4

20 7 2
                                    

Setahun berlalu cepat.
Entah sudah berapa kata maaf yang diucapkan Irtiza.
Rania sampai muak sekali.

Tidak terasa, tahun ini tahun terakhir Rania di pesantren.

"Bingung, kok enteng sih kamu, Ran ninggalin pesantren?" Lala menyusuri kasurnya dengan jari tangan.

"Cuma nggak pengen pisah sama kalian aja sih." Ini yang Rania tunggu-tunggu. Bukan apa-apa, Rania hanya ingin bebas dari belenggu aturan a sampai z. Itu saja.

"Rania beresin ruang olim katanya!" Abi membawa sebuah kardus. Entah apa isinya.

"Ayo ah temenin!" Rania lantas mengambil sandal.

Rania dan Abigail sibuk membereskan ruangan olimpiade yang berserakan kertas, buku, dan perlengkapan lain.

"Assalamualaikum." Refleks Abi dan Rania menoleh, saling menatap.

Irtiza masuk, lantas mengambil beberapa buku, yang kelihatannya memang kepunyaannya.

"Maaf." Kata Irtiza didepan daun pintu.

"Maaf untuk apalagi sih? Soal sarung waktu itu saya sudah maafkan. Jadi berhenti minta maaf." Rania berubah dongkol. Muak sekali dengan kata maaf.

"Saya minta maaf, Ukhti. Karena selama ini sudah menjadikan Ukhti bagian dari dosa-dosa saya." Irtiza tetap menunduk tenang.

"Loh maksudnya gimana?" Rania menoleh ke Abi, yang otomatis menggeleng tidak tahu.

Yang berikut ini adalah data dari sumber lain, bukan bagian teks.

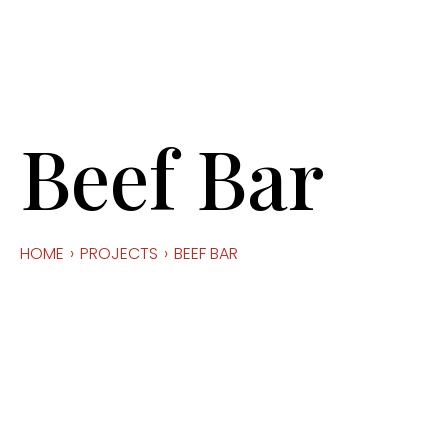
Beef Bar
HOME
›
PROJECTS
›
BEEF BAR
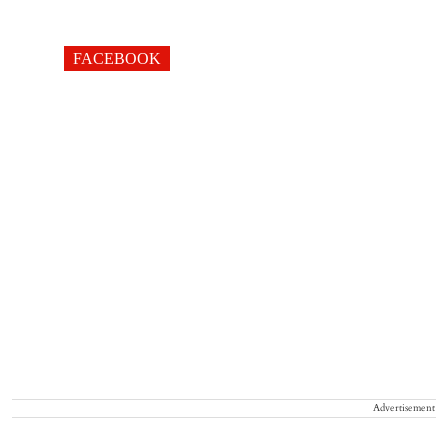
FACEBOOK
Advertisement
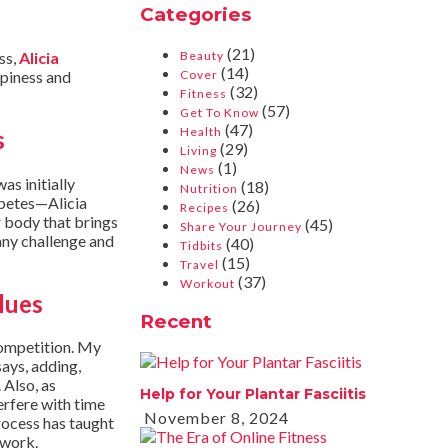
Categories
(21)
ss,
Alicia
Beauty
(14)
ppiness and
Cover
(32)
Fitness
(57)
Get To Know
(47)
Health
s
(29)
Living
(1)
News
as initially
(18)
Nutrition
abetes—Alicia
(26)
Recipes
er body that brings
(45)
Share Your Journey
 any challenge and
(40)
Tidbits
(15)
Travel
(37)
Workout
lues
Recent
competition. My
says, adding,
 Also, as
Help for Your Plantar Fasciitis
terfere with time
November 8, 2024
rocess has taught
 work.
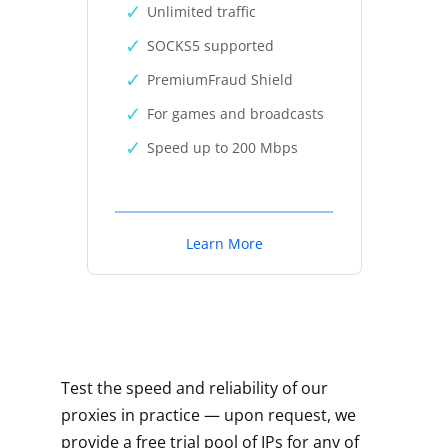
Unlimited traffic
SOCKS5 supported
PremiumFraud Shield
For games and broadcasts
Speed up to 200 Mbps
Learn More
Test the speed and reliability of our
proxies in practice — upon request, we
provide a free trial pool of IPs for any of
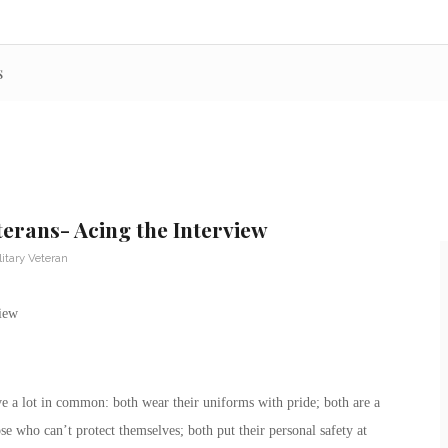
s
erans- Acing the Interview
litary Veteran
e a lot in common: both wear their uniforms with pride; both are a
ose who can’t protect themselves; both put their personal safety at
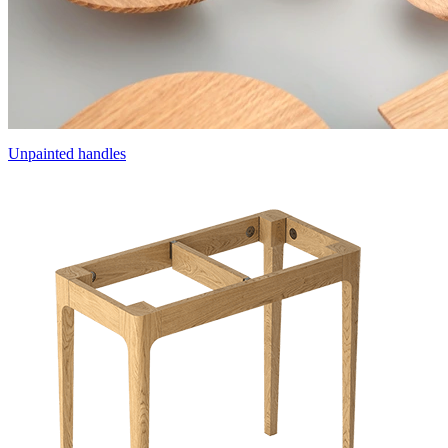
Unpainted handles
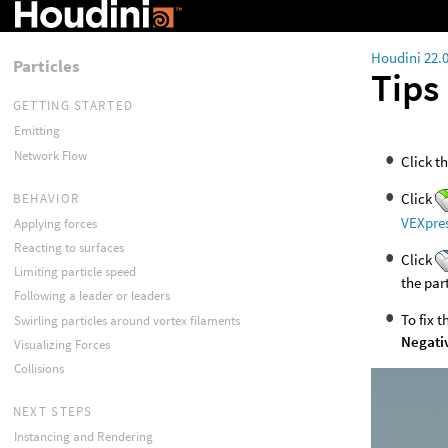
Houdini 22.
Particles
Tips
GETTING STARTED
Emitting
Network Flow
Click t
Click
BEHAVIOR
VEXpre
Applying forces
Reacting to surfaces
Click
Limiting particle speed
the par
Following a leader or leaders
To fix 
Swirling particles around vortex filaments
Negati
Visualizing Forces
Collisions
NEXT STEPS
Instancing and Rendering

"Allah menjatuhkan hati saya sebelum waktunya Ukhti, Assalamualaikum." Irtiza keluar ruangan. Meninggalkan Rania dan Abi melongo.

"Gimana maksudnya?" Rania menaruh buku yang di pegangnya ke lantai.

"Jadi Irtiza jatuh cinta?" Abi masih melongo.

"Sama siapa?!" Bola mata bulat Rania refleks melotot.